- **Exercise aim**:
The answer is the exact text of every line from the one that contains "question lies at" to the final line of the entries below, with pictures left out.

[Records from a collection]

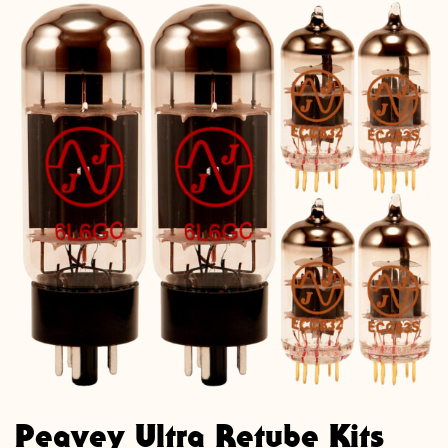
Peavey Ultra Retube Kits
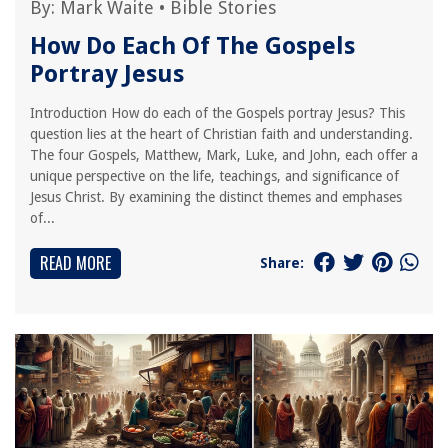
By:
Mark Waite
•
Bible Stories
How Do Each Of The Gospels
Portray Jesus
Introduction How do each of the Gospels portray Jesus? This
question lies at the heart of Christian faith and understanding.
The four Gospels, Matthew, Mark, Luke, and John, each offer a
unique perspective on the life, teachings, and significance of
Jesus Christ. By examining the distinct themes and emphases
of...
READ MORE
Share:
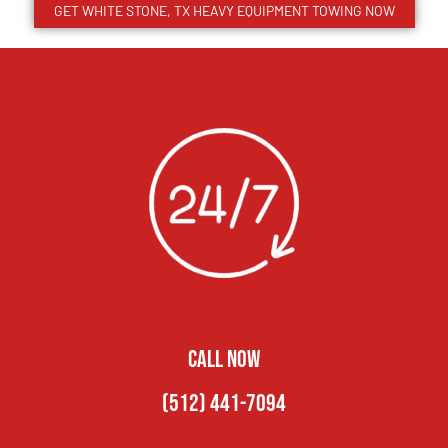
GET WHITE STONE, TX HEAVY EQUIPMENT TOWING NOW
CALL NOW
(512) 441-7094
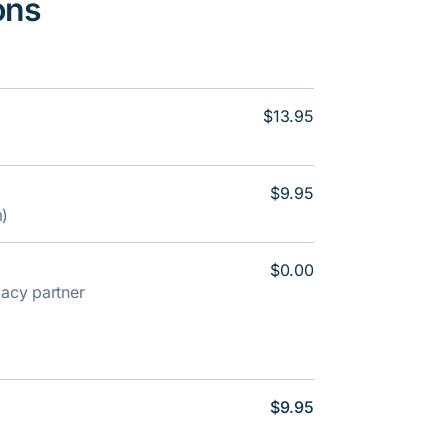
ons
$13.95
$9.95
m)
$0.00
rmacy partner
$9.95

- **Reply to the task**:
question lies at the heart of Christian faith and understanding.
The four Gospels, Matthew, Mark, Luke, and John, each offer a
unique perspective on the life, teachings, and significance of
Jesus Christ. By examining the distinct themes and emphases
of...
READ MORE
Share:
GET WHITE STONE, TX HEAVY EQUIPMENT TOWING NOW
CALL NOW
(512) 441-7094
ons
$13.95
$9.95
m)
$0.00
rmacy partner
$9.95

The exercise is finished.